В тот июнь женщины целыми днями варили варенье, мужчины, конечно, обсуждали политику а я вертелся между ними.
— Мать, — сказал раз отец, — что-то мы заскучали. Пошли бы с бреднем. Ты у нас мастерица ловить рыбу.
— Сейчас, Феденька, сейчас и пойдем, — сказала бабушка, засуетилась, надела мужицкие брюки, сапоги, вытащила бредень, ведра, и мы двинулись на речку. Это была лесная, совсем маленькая спокойная речка с красивыми плесами.
— Тебе бы, Федя, лучше не лезть в воду, — заикнулась было Пелагея.
— Ма-ать!
Облипшие тиной и ряской отец и бабушка вели бредень. Митя, шумно бултыхаясь, загонял рыбу в сеть. Шагов пять-десять, и бредень выкидывали на берег; в тине барахтались щуки, красноглазые окуни. Пара ведер заполнилась за два часа.
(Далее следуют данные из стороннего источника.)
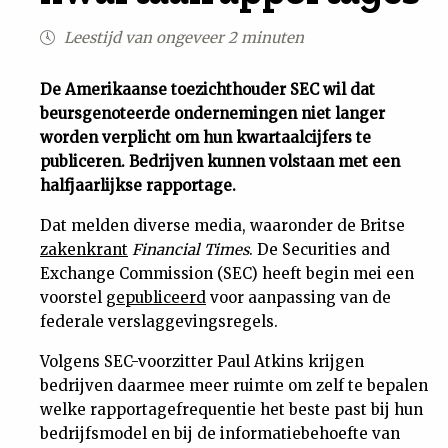
Uit
Leestijd van ongeveer 2 minuten
Feiten
De Amerikaanse toezichthouder SEC wil dat
beursgenoteerde ondernemingen niet langer
worden verplicht om hun kwartaalcijfers te
&
publiceren. Bedrijven kunnen volstaan met een
halfjaarlijkse rapportage.
Cijfers
Dat melden diverse media, waaronder de Britse
zakenkrant
Financial Times
. De Securities and
Tuchtrecht
Exchange Commission (SEC) heeft begin mei een
voorstel
gepubliceerd
voor aanpassing van de
Magazine
federale verslaggevingsregels.
Podcast
Volgens SEC-voorzitter Paul Atkins krijgen
bedrijven daarmee meer ruimte om zelf te bepalen
welke rapportagefrequentie het beste past bij hun
Dossiers
bedrijfsmodel en bij de informatiebehoefte van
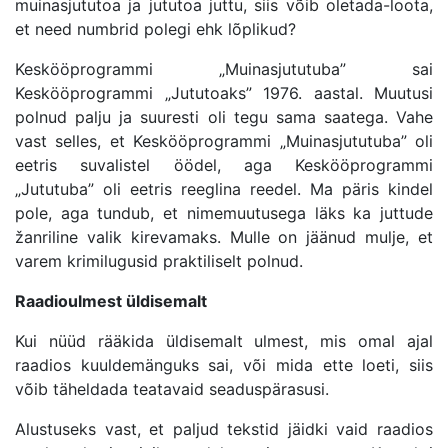
muinasjututoa ja jututoa juttu, siis võib oletada-loota,
et need numbrid polegi ehk lõplikud?
Keskööprogrammi „Muinasjututuba” sai
Keskööprogrammi „Jututoaks” 1976. aastal. Muutusi
polnud palju ja suuresti oli tegu sama saatega. Vahe
vast selles, et Keskööprogrammi „Muinasjututuba” oli
eetris suvalistel öödel, aga Keskööprogrammi
„Jututuba” oli eetris reeglina reedel. Ma päris kindel
pole, aga tundub, et nimemuutusega läks ka juttude
žanriline valik kirevamaks. Mulle on jäänud mulje, et
varem krimilugusid praktiliselt polnud.
Raadioulmest üldisemalt
Kui nüüd rääkida üldisemalt ulmest, mis omal ajal
raadios kuuldemänguks sai, või mida ette loeti, siis
võib täheldada teatavaid seaduspärasusi.
Alustuseks vast, et paljud tekstid jäidki vaid raadios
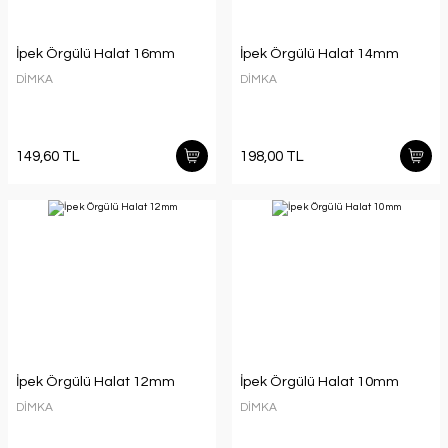
İpek Örgülü Halat 16mm
İpek Örgülü Halat 14mm
DİMKA
DİMKA
149,60 TL
198,00 TL
İpek Örgülü Halat 12mm
İpek Örgülü Halat 10mm
DİMKA
DİMKA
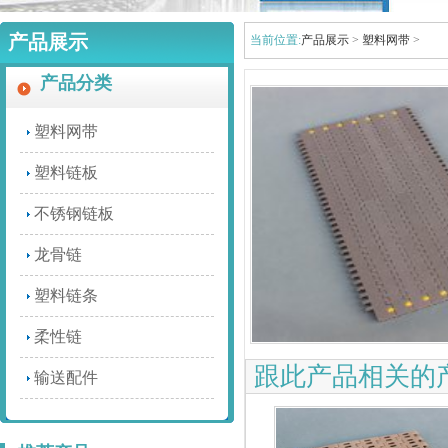
产品展示
当前位置:
产品展示
>
塑料网带
>
产品分类
塑料网带
JMFA-T型螺栓
塑料链板
不锈钢链板
龙骨链
塑料链条
JMFA-LJT80护栏连接件
柔性链
跟此产品相关的
输送配件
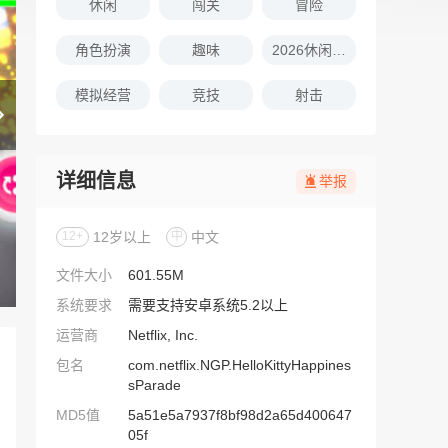
休闲
闯关
冒险
角色扮演
趣味
2026休闲娱乐的游戏推荐
模拟经营
竞技
射击
详细信息
举报
12+
12岁以上
中
中文
文件大小
601.55M
系统要求
需要支持安卓系统5.2以上
运营商
Netflix, Inc.
包名
com.netflix.NGP.HelloKittyHappines
sParade
MD5值
5a51e5a7937f8bf98d2a65d400647
05f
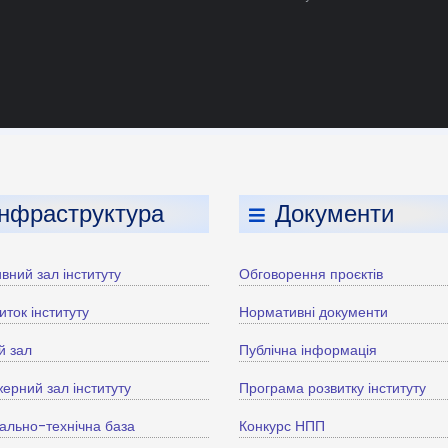
Інфраструктура
Документи
вний зал інституту
Обговорення проєктів
иток інституту
Нормативні документи
й зал
Публічна інформація
ерний зал інституту
Програма розвитку інституту
ально-технічна база
Конкурс НПП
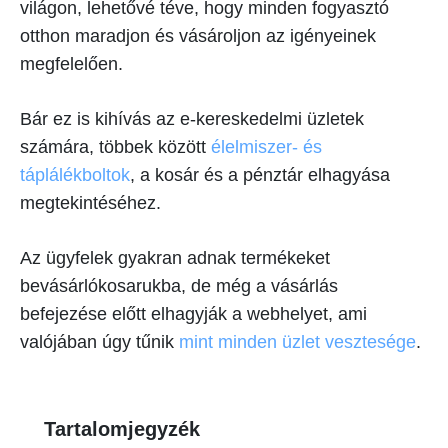
világon, lehetővé téve, hogy minden fogyasztó
otthon maradjon és vásároljon az igényeinek
megfelelően.
Bár ez is kihívás az e-kereskedelmi üzletek
számára, többek között
élelmiszer- és
táplálékboltok
, a kosár és a pénztár elhagyása
megtekintéséhez.
Az ügyfelek gyakran adnak termékeket
bevásárlókosarukba, de még a vásárlás
befejezése előtt elhagyják a webhelyet, ami
valójában úgy tűnik
mint minden üzlet vesztesége
.
Tartalomjegyzék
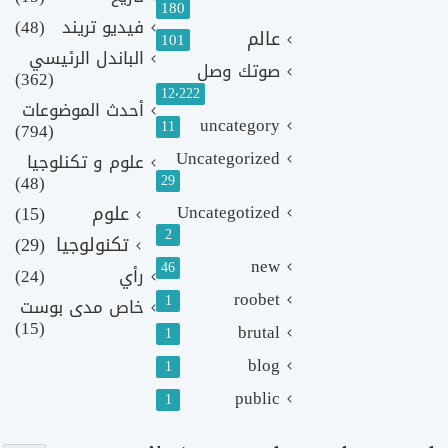
180
فيديو تريند
(48)
عالم
101
الباندل الرئيسي
صوتك وصل
(362)
12٬222
أحدث الموضوعات
uncategory
11
(794)
Uncategorized
علوم و تكنلوجيا
(48)
29
Uncategotized
علوم
(15)
2
تكنولوجيا
(29)
new
46
رأي
(24)
roobet
1
خاص مدى بوست
(15)
brutal
1
blog
1
public
1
Отец повеселел.
Через две недели гости разъехались. Отпуска кончились.
Кончилась в июле и сельская идиллия.
Был 1929 год.
Митя сразу сообразил, куда гнут дело.
— Надо, Петя, ликвидироваться; дранки, крыши — к той и этой матери, и чем скорей, тем лучше. В деревне больше делать нечего. Частнику — крышка!
— Какие мы частники?
— Какие-никакие. На завод пойдем. Да и всем бы тут лучше смотаться, к той, и к этой, три бога, матери.
Но им не удалось смотаться быстро. Как участника гражданской войны, орденоносца, а, главное, работавшего когда-то в милиции, Митю поставили проводить коллективизацию в нашей деревне. Обещали отпустить на завод, когда он околхозит сто процентов односельчан. Петя ему помогал. У нас дома, в приделе он рисовал агитлистки «ЗА КОЛЛЕКТИВИЗАЦИЮ!».
— Чем скорей дадим им те и эти, истребись они, сто процентов, — говорил Митя, — тем скорее, трам-тарарам, смоемся, туда и сюда.
Остальное я услышал, когда уже подрос, от бабушки.
Митя хорошо понимал, что значит «ликвидировать кулака как класс» — еще одна революция. Как делают революции, он тоже знал. Но юнкеров здесь в деревне не было, все свои. Идея колхоза почти всем у нас была противна; приписаться к колхозу, значило расстаться со своей свободой. Кто поумнее, тот предвидел побольше, бросал все и уезжал. Так что когда пришла разнарядка на общее число арестов «кулаков и подкулачников» (имена не назывались, эти мелочи доверялись Мите), в деревне остались одни бабы, и то не все: в двух-трех самых чистых домах с крашеными полами не осталось никого.